**DATA UNDER STUDY:**
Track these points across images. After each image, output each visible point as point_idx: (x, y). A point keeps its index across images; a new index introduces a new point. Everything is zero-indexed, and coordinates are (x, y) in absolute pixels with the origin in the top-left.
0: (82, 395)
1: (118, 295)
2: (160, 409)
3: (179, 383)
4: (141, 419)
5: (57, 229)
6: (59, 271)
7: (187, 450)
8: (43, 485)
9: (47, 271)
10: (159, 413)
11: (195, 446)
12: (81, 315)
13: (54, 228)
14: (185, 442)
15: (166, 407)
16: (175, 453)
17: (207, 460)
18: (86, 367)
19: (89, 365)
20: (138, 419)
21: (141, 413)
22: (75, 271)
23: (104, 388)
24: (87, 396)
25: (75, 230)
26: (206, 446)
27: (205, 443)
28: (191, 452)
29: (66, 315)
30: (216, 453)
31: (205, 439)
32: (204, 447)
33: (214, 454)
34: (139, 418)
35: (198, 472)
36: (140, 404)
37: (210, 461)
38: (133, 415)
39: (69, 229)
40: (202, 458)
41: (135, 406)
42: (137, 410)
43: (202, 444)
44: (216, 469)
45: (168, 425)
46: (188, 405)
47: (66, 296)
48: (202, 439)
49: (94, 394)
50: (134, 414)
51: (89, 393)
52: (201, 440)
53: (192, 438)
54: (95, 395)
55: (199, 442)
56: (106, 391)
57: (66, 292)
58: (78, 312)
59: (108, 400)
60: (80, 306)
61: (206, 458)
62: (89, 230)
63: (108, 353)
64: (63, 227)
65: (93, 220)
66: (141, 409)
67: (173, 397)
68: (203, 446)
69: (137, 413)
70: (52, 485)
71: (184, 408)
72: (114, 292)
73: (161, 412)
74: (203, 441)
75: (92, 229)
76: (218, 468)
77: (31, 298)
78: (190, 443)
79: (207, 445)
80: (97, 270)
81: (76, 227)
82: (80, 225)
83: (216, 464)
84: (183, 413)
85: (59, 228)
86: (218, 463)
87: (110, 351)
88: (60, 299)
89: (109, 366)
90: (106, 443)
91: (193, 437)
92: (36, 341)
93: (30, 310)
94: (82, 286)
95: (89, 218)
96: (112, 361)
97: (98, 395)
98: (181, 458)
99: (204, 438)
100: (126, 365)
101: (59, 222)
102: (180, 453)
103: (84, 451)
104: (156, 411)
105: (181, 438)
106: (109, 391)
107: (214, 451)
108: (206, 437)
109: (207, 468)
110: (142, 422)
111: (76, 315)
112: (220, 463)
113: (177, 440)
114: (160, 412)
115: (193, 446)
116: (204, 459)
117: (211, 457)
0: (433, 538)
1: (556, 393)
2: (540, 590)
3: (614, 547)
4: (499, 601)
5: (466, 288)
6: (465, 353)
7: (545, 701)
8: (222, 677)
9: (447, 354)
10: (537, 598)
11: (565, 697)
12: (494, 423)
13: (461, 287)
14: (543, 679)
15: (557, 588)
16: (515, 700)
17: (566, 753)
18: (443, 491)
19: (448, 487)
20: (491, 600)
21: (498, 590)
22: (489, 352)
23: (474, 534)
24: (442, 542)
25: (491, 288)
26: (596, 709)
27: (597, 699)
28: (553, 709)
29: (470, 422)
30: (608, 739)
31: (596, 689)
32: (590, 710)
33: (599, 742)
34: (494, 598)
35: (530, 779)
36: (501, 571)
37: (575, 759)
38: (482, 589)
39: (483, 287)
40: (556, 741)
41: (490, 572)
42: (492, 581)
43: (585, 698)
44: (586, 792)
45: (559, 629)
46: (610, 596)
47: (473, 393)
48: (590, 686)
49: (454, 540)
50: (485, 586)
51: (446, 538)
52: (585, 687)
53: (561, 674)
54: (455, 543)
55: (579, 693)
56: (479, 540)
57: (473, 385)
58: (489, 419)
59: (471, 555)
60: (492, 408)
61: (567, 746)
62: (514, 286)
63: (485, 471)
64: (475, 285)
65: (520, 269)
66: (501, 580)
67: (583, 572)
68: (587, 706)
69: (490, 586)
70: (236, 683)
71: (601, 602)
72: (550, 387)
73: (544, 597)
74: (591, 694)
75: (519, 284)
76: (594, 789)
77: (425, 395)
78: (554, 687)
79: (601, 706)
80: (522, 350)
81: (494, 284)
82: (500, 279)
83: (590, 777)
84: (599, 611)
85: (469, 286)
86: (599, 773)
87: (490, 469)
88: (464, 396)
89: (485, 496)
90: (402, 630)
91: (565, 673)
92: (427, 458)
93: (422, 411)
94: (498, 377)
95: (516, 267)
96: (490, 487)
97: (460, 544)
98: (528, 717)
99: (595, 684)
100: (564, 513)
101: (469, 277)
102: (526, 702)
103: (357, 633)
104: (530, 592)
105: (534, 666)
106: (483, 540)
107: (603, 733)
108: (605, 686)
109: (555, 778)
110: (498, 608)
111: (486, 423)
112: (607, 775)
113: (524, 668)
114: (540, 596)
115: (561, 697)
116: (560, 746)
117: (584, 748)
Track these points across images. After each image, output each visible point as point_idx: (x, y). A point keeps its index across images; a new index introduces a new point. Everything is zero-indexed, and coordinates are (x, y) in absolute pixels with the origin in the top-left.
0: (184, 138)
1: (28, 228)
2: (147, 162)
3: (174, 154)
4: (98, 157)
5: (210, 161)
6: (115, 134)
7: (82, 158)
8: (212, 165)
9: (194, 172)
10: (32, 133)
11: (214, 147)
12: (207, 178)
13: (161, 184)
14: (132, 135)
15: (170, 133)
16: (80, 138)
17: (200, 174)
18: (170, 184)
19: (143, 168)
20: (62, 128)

**DIRECTIONS FOR THIS TASK:**
Restate the full listing word for word, leaving out nothing.

**REPLY TO THE TASK:**
Track these points across images. After each image, output each visible point as point_idx: (x, y). A point keeps its index across images; a new index introduces a new point. Everything is zero-indexed, and coordinates are (x, y) in absolute pixels with the origin in the top-left.
0: (82, 395)
1: (118, 295)
2: (160, 409)
3: (179, 383)
4: (141, 419)
5: (57, 229)
6: (59, 271)
7: (187, 450)
8: (43, 485)
9: (47, 271)
10: (159, 413)
11: (195, 446)
12: (81, 315)
13: (54, 228)
14: (185, 442)
15: (166, 407)
16: (175, 453)
17: (207, 460)
18: (86, 367)
19: (89, 365)
20: (138, 419)
21: (141, 413)
22: (75, 271)
23: (104, 388)
24: (87, 396)
25: (75, 230)
26: (206, 446)
27: (205, 443)
28: (191, 452)
29: (66, 315)
30: (216, 453)
31: (205, 439)
32: (204, 447)
33: (214, 454)
34: (139, 418)
35: (198, 472)
36: (140, 404)
37: (210, 461)
38: (133, 415)
39: (69, 229)
40: (202, 458)
41: (135, 406)
42: (137, 410)
43: (202, 444)
44: (216, 469)
45: (168, 425)
46: (188, 405)
47: (66, 296)
48: (202, 439)
49: (94, 394)
50: (134, 414)
51: (89, 393)
52: (201, 440)
53: (192, 438)
54: (95, 395)
55: (199, 442)
56: (106, 391)
57: (66, 292)
58: (78, 312)
59: (108, 400)
60: (80, 306)
61: (206, 458)
62: (89, 230)
63: (108, 353)
64: (63, 227)
65: (93, 220)
66: (141, 409)
67: (173, 397)
68: (203, 446)
69: (137, 413)
70: (52, 485)
71: (184, 408)
72: (114, 292)
73: (161, 412)
74: (203, 441)
75: (92, 229)
76: (218, 468)
77: (31, 298)
78: (190, 443)
79: (207, 445)
80: (97, 270)
81: (76, 227)
82: (80, 225)
83: (216, 464)
84: (183, 413)
85: (59, 228)
86: (218, 463)
87: (110, 351)
88: (60, 299)
89: (109, 366)
90: (106, 443)
91: (193, 437)
92: (36, 341)
93: (30, 310)
94: (82, 286)
95: (89, 218)
96: (112, 361)
97: (98, 395)
98: (181, 458)
99: (204, 438)
100: (126, 365)
101: (59, 222)
102: (180, 453)
103: (84, 451)
104: (156, 411)
105: (181, 438)
106: (109, 391)
107: (214, 451)
108: (206, 437)
109: (207, 468)
110: (142, 422)
111: (76, 315)
112: (220, 463)
113: (177, 440)
114: (160, 412)
115: (193, 446)
116: (204, 459)
117: (211, 457)
0: (433, 538)
1: (556, 393)
2: (540, 590)
3: (614, 547)
4: (499, 601)
5: (466, 288)
6: (465, 353)
7: (545, 701)
8: (222, 677)
9: (447, 354)
10: (537, 598)
11: (565, 697)
12: (494, 423)
13: (461, 287)
14: (543, 679)
15: (557, 588)
16: (515, 700)
17: (566, 753)
18: (443, 491)
19: (448, 487)
20: (491, 600)
21: (498, 590)
22: (489, 352)
23: (474, 534)
24: (442, 542)
25: (491, 288)
26: (596, 709)
27: (597, 699)
28: (553, 709)
29: (470, 422)
30: (608, 739)
31: (596, 689)
32: (590, 710)
33: (599, 742)
34: (494, 598)
35: (530, 779)
36: (501, 571)
37: (575, 759)
38: (482, 589)
39: (483, 287)
40: (556, 741)
41: (490, 572)
42: (492, 581)
43: (585, 698)
44: (586, 792)
45: (559, 629)
46: (610, 596)
47: (473, 393)
48: (590, 686)
49: (454, 540)
50: (485, 586)
51: (446, 538)
52: (585, 687)
53: (561, 674)
54: (455, 543)
55: (579, 693)
56: (479, 540)
57: (473, 385)
58: (489, 419)
59: (471, 555)
60: (492, 408)
61: (567, 746)
62: (514, 286)
63: (485, 471)
64: (475, 285)
65: (520, 269)
66: (501, 580)
67: (583, 572)
68: (587, 706)
69: (490, 586)
70: (236, 683)
71: (601, 602)
72: (550, 387)
73: (544, 597)
74: (591, 694)
75: (519, 284)
76: (594, 789)
77: (425, 395)
78: (554, 687)
79: (601, 706)
80: (522, 350)
81: (494, 284)
82: (500, 279)
83: (590, 777)
84: (599, 611)
85: (469, 286)
86: (599, 773)
87: (490, 469)
88: (464, 396)
89: (485, 496)
90: (402, 630)
91: (565, 673)
92: (427, 458)
93: (422, 411)
94: (498, 377)
95: (516, 267)
96: (490, 487)
97: (460, 544)
98: (528, 717)
99: (595, 684)
100: (564, 513)
101: (469, 277)
102: (526, 702)
103: (357, 633)
104: (530, 592)
105: (534, 666)
106: (483, 540)
107: (603, 733)
108: (605, 686)
109: (555, 778)
110: (498, 608)
111: (486, 423)
112: (607, 775)
113: (524, 668)
114: (540, 596)
115: (561, 697)
116: (560, 746)
117: (584, 748)
Track these points across images. After each image, output each visible point as point_idx: (x, y). A point keeps its index across images; a new index introduces a new point. Everything is zero-indexed, and coordinates are (x, y) in absolute pixels with the origin in the top-left.
0: (184, 138)
1: (28, 228)
2: (147, 162)
3: (174, 154)
4: (98, 157)
5: (210, 161)
6: (115, 134)
7: (82, 158)
8: (212, 165)
9: (194, 172)
10: (32, 133)
11: (214, 147)
12: (207, 178)
13: (161, 184)
14: (132, 135)
15: (170, 133)
16: (80, 138)
17: (200, 174)
18: (170, 184)
19: (143, 168)
20: (62, 128)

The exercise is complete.